Frances G. Wickes


Frances Wickes was a psychologist and writer.

Biography

A graduate of Columbia University, Wickes was a teacher, writer and playwright for children and teenagers in New York but later became interested in becoming a Jungian therapist, especially for artists, and visited Zurich several times after meeting Carl Jung in 1920s, with whom Wickes maintained a correspondence.
Wickes kept a diary of dreams and made conferences, especially at the Analytical Psychology Club of New York. Wickes had a husband, Thomas Wickes and a son, Eliphalet Wickes. Wickes lived also in California and Alaska.

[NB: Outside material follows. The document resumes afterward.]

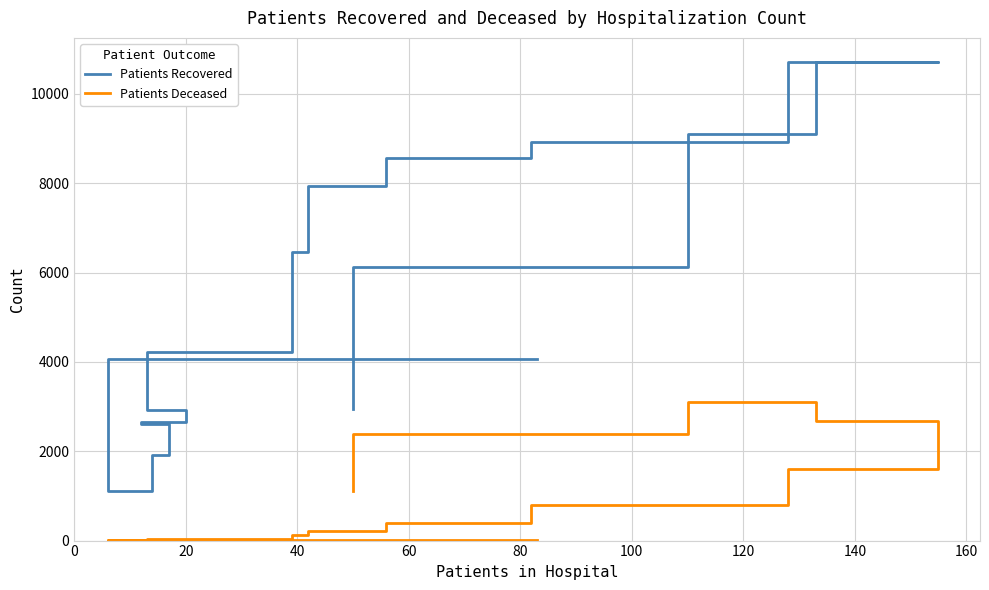

What are all the series names shown in the legend?

Patients Recovered, Patients Deceased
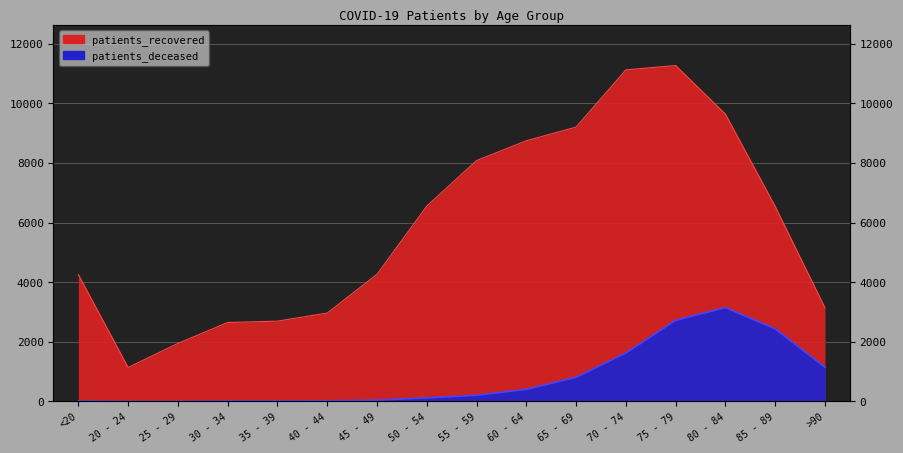

Read the patients_recovered value at 25 - 29, to the nearest 100.

1900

Jung wrote the preface to her second book on the psychological world of children, where Wickes supported the autonomous presence of the child in the collective unconscious, according to the idea of a participation mystique, which Lucien Lévy-Bruhl in 1910 had theorized to exist within primitive societies, Wickes's comparing a child to an individual in training and giving more place to intuition and feeling than attention to the real or rational. The book was translated into German, French, Dutch, Italian and Greek.
In coming decades Wickes helped found Spring, which bills itself as the oldest Jungian journal, and lectured at various branches of the Jung Institutes.

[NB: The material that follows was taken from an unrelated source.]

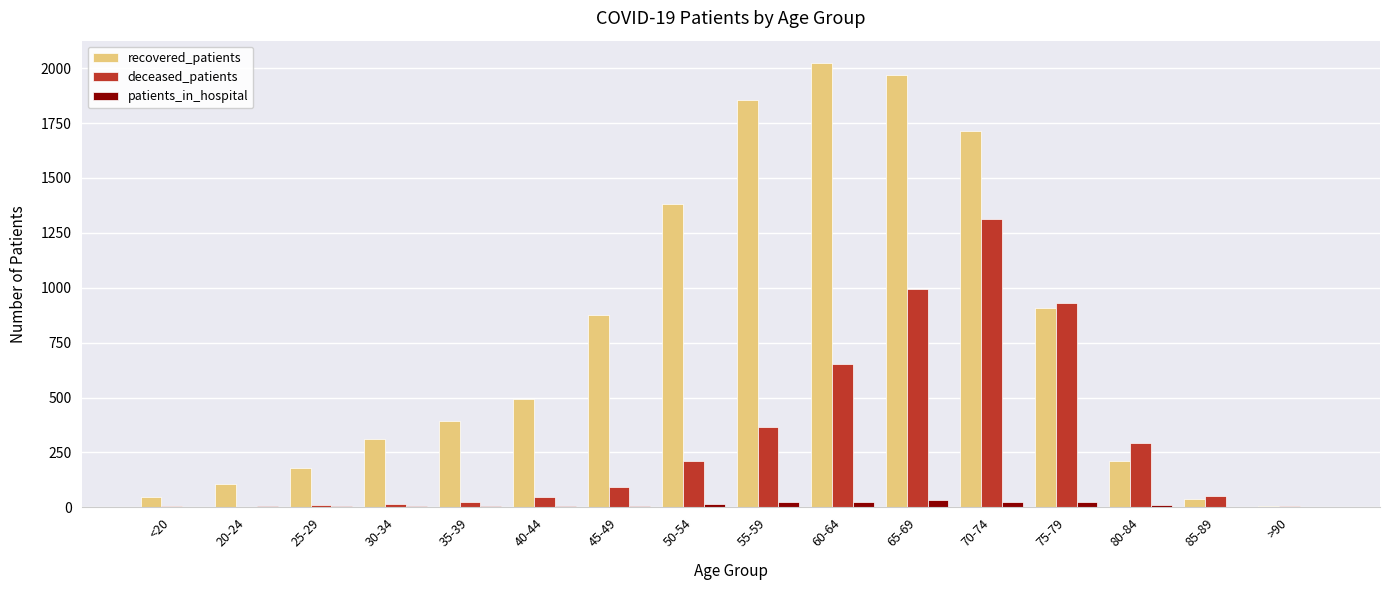

The value of deceased_patients at 20-24 is 604. True or false?

False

Among Wickes's correspondents are preserved letters to Muriel Rukeyser, Henry Murray, Eudora Welty, Mary Louise Peebles, Martha Graham, Lewis Mumford, Thomas Mann, May Sarton, Robert Edmond Jones and William McGuire. At death without heirs $1–1/2 million of her $2-million estate was given to the C. G. Jung Institute of San Francisco and the rest to the Frances G. Wickes Foundation.